The NLP algorithm in our DeVTEcare identified VTE well across different clinical settings, especially in patients in surgery units, departments with low-risk VTE, and patients aged ≤65 years. This algorithm can help to inform accurate in-hospital VTE rates and enhance risk-classified VTE integrated care in future research.
目前尚不清楚使用自然语言处理(NLP)从电子健康记录(EHR)中获取数据是否可以提高不同临床环境下的静脉血栓栓塞症(VTE)检出率。

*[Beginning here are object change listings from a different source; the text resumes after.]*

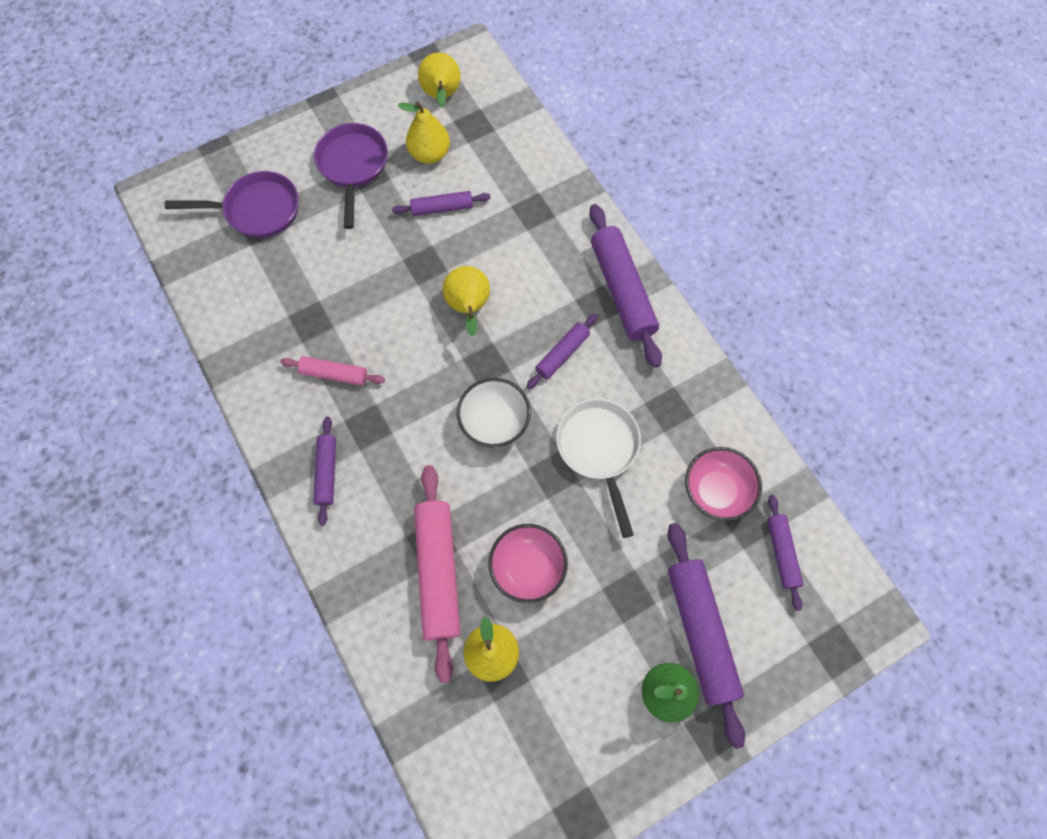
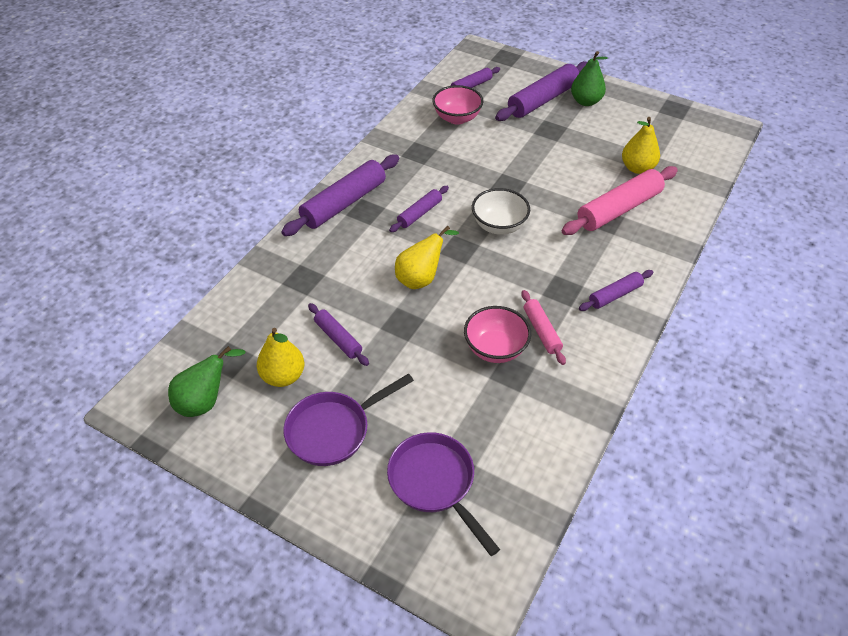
camera: 120 degrees left, 20 degrees down
(442, 96) = (205, 401): yellow pear -> green pear
(527, 568) = (576, 173): pink bowl -> pink bowl (495, 349)
(562, 354) = (419, 213): purple rolling pin -> purple rolling pin turned 60 degrees counterclockwise
(599, 450) = (474, 171): white pan -> none

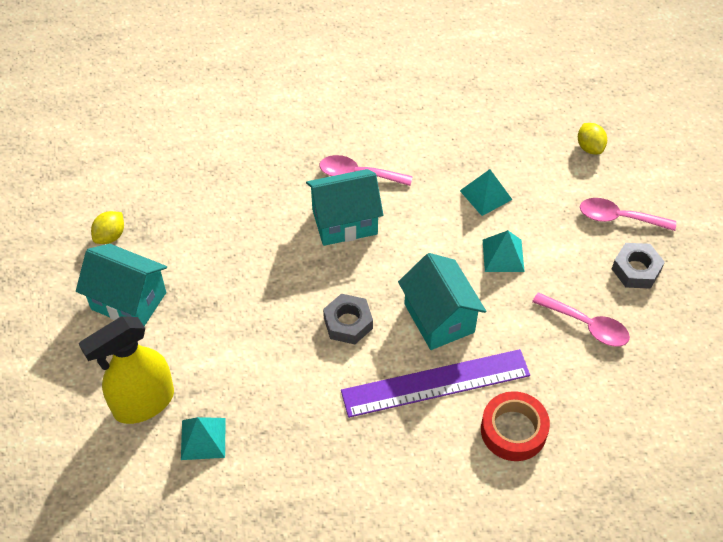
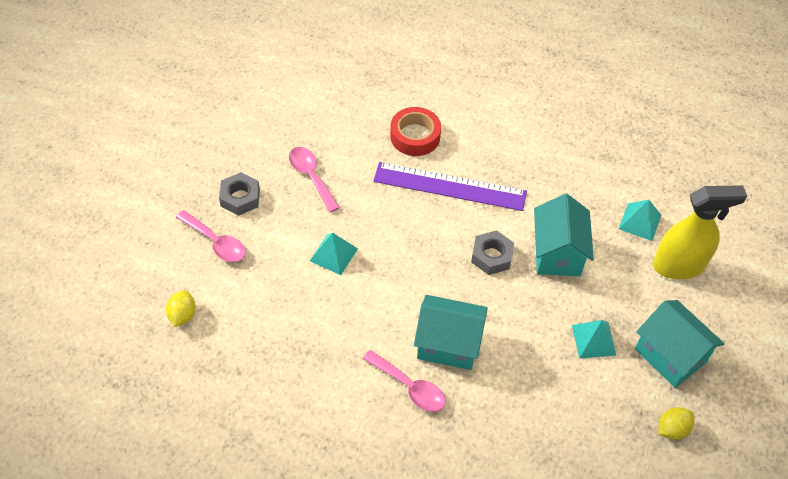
camera: 155 degrees left, 0 degrees up
(439, 318) = (418, 229): turquoise house -> turquoise house (557, 253)
(486, 195) = (309, 313): turquoise pyramid -> turquoise pyramid (593, 340)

本研究旨在验证 DeVTEcare 中用于 VTE 风险评估和综合护理的临床决策支持系统中 NLP 算法,以从 EHR 中识别 VTE。
纳入 2021 年 1 月 1 日至 12 月 31 日期间中国人民解放军总医院第六医学中心所有年龄≥18 岁的住院患者作为验证队列。采用敏感度、特异度、阳性和阴性似然比(LR+和 LR-)、受试者工作特征曲线下面积(AUC)、F1 评分及其 95%CI 来分析 NLP 工具的性能,以病历手动复查作为深静脉血栓形成(DVT)和肺栓塞(PE)的参考标准。主要终点是 EHR 中嵌入的 NLP 方法用于 VTE 识别的性能。次要终点是在不同 VTE 风险的医院科室中识别 VTE 的性能。在年龄、性别和研究季节等方面进行了亚组分析。

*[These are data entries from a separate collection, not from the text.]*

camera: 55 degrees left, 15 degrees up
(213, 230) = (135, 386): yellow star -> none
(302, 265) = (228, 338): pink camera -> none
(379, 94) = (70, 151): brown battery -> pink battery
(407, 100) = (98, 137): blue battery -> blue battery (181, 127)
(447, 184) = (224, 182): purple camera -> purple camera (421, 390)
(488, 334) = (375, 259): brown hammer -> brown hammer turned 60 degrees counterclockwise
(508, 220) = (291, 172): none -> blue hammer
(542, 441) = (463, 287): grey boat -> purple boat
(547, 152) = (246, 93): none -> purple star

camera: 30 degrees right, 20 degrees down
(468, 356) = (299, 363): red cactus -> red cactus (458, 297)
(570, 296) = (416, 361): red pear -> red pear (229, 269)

在 30152 例患者中(中位年龄 56 [四分位距 41-67]岁;14247/30152,47.3%为女性),VTE、PE 和 DVT 的患病率分别为 2.1%(626/30152)、0.6%(177/30152)和 1.8%(532/30152)。NLP 辅助 VTE 检测的敏感度、特异度、LR+、LR-、AUC 和 F1 评分分别为 89.9%(95%CI 87.3%-92.2%)、99.8%(95%CI 99.8%-99.9%)、483(95%CI 370-629)、0.10(95%CI 0.08-0.13)、0.95(95%CI 0.94-0.96)和 0.90(95%CI 0.90-0.91)。在外科、内科和重症监护病房等科室中,外科的特异度最高(100%比 99.7%比 98.8%),LR+最高(3202 比 321 比 77),F1 评分最高(0.95 比 0.89 比 0.92)(均 P<.001)。在医院科室的低、中、高 VTE 风险中,低风险科室的 AUC(1.00 比 0.94 比 0.96)和 F1 评分(0.97 比 0.90 比 0.90)最高,LR-最低(0.00 比 0.13 比 0.08)(DeLong 检验用于 AUC;均 P<.001)。在年龄、性别和季节的亚组分析中,VTE 检测的敏感性和特异性均>87%,AUC 和 F1 评分均>89%,LR-均<0.13%,表现出较好的性能。NLP 算法在≤65 岁患者中的表现优于>65 岁患者(F1 评分分别为 0.93 比 0.89,P<.001)。
DeVTEcare 中的 NLP 算法在不同临床环境下均能很好地识别 VTE,尤其是在外科病房、低 VTE 风险科室和≤65 岁患者中。该算法有助于提供准确的院内 VTE 发生率,并在未来研究中增强基于风险分类的 VTE 综合护理。